El País Martes,
12.07.05
COLUMNA
Ayer se conmemoró en Bosnia el trágico asalto a una pequeña
ciudad, Srebrenica. El resultado del mismo, hace ahora diez años, lo conocen
todos. Al menos 8.000 hombres, niños y ancianos fueron ejecutados y enterrados
como perros en fosas comunes. Aquella ciudad llevaba entonces tres años
resistiendo en unas condiciones terroríficas, al igual que la capital del país,
Sarajevo. El Ejército serbio y los paramilitares a sus órdenes no querían solo
tomar Sarajevo, Srebrenica y Tuzla. Ya lo habían logrado en Foca, donde
ejecutaron a gran parte de los hombres sobre el puente del río Drina y lanzaron
los cadáveres al agua. Esto mismo habían hecho en Kostelnica, donde río abajo
las corrientes jugaban con los muertos flotantes como en la nueva película de
Spielberg La guerra de los mundos. ¡Ay de las ciudades, ese escenario
de encuentro en los valles y junto a los grandes ríos y costas amables donde la
comunicación permite a los hombres juntarse para intercambiar experiencias y
noticias, mercancías y sentimientos! Sus enemigos las odian porque en ellas
surge hace miles de años la riqueza de la comunicación y la libertad y dignidad
del individuo, porque en ellas es tan difícil imponer verdades únicas y la peor
represión nunca puede evitar complicidades humanas entre gentes de diversa
procedencia, religión y etnia. Allí todo se mezcla y nada queda en estado puro.

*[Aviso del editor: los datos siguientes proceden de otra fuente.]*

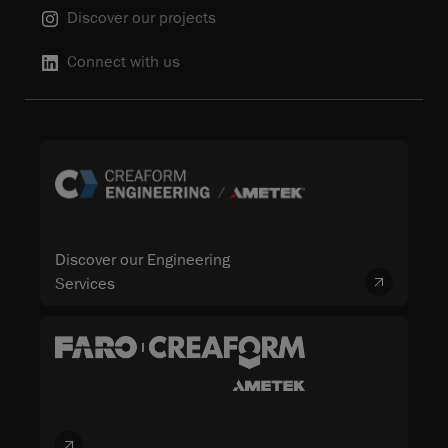
Discover our projects
Connect with us
Discover our Engineering
Services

Las odiaban los fanáticos de la tribu que dirigían Ratko
Mladic y Radovan Karadzic como las detestan en el fondo todos los nacionalismos
que no por casualidad idealizan la vida primitiva en el campo y las amables
arcadias de quienes piensan y sienten todos igual. Siempre fueron objetivo de
todos los que quieren imponer la tiranía. Los ciudadanos siempre han sido los
peores súbditos. Lo sabía Slobodan Milosevic, a quien derribaron los
belgradenses con el apoyo de los habitantes de la otra ciudad serbia que es
Nis. Como lo sabían Mao Zedong y Pol Pot, que exterminaron a sus burguesías. La
ciudad siempre genera pecado e ideas disolutas y disolventes, que se juntan o
enfrentan y generan otras que a su vez plantean preguntas, fomentan la
curiosidad y crean lazos humanos en constante ampliación y movimiento. La
ciudad es la libertad y tiene otra vez muchos enemigos fuera de sus muros
imaginarios, pero también dentro de la fortaleza civilizadora.
Londres es la ciudad por antonomasia. Allí, junto al Támesis
que lleva a todos los mares del mundo, se ha inventado mucho de lo que hoy
constituye el mundo moderno. La megápolis del comercio, la industria
y las comunicaciones ha sido también la cuna de la democracia y el bastión de
la misma en los peores momentos para la sociedad abierta. En Londres, los
enemigos de nuestra civilización de ciudades nos han atacado a todos y lo han
hecho con bombas en las arterias de nuestra cultura de la movilidad, de la
comunicación e información, de nuestra libertad.
No es en realidad nada distinto, salvo en su carga
simbólica, a lo que nuestro enemigo moderno, el terrorismo, lleva haciendo ya
años. Ayer, el presidente de Colombia, Álvaro Uribe, de visita en Madrid, otra
ciudad castigada por quienes quieren doblegar la voluntad y el desafío
ciudadano, tenía toda la razón al considerar uno de sus mayores éxitos el restablecimiento
de las comunicaciones entre las ciudades y el regreso a las mismas de sus
alcaldes antes huidos ante el terrorismo de las FARC. Si las ciudades pueden
defenderse, la democracia siempre estará a salvo por mucho dolor que puedan
causar sus enemigos. Por eso los ciudadanos han de defenderse con firmeza tanto
de sus enemigos como de quienes les sugieren claudicar con cantos de sirena
sobre la paz perpetua e imposibles conciliaciones. Ninguna democracia puede hoy
permitirse ninguna paz que no pase por la derrota del terrorismo, su enemigo
mortal. Porque hunde su dignidad y libertad y la convierte en rehén, esto sí a
perpetuidad, de quienes la quieren destruir con bombas o rendición encubierta.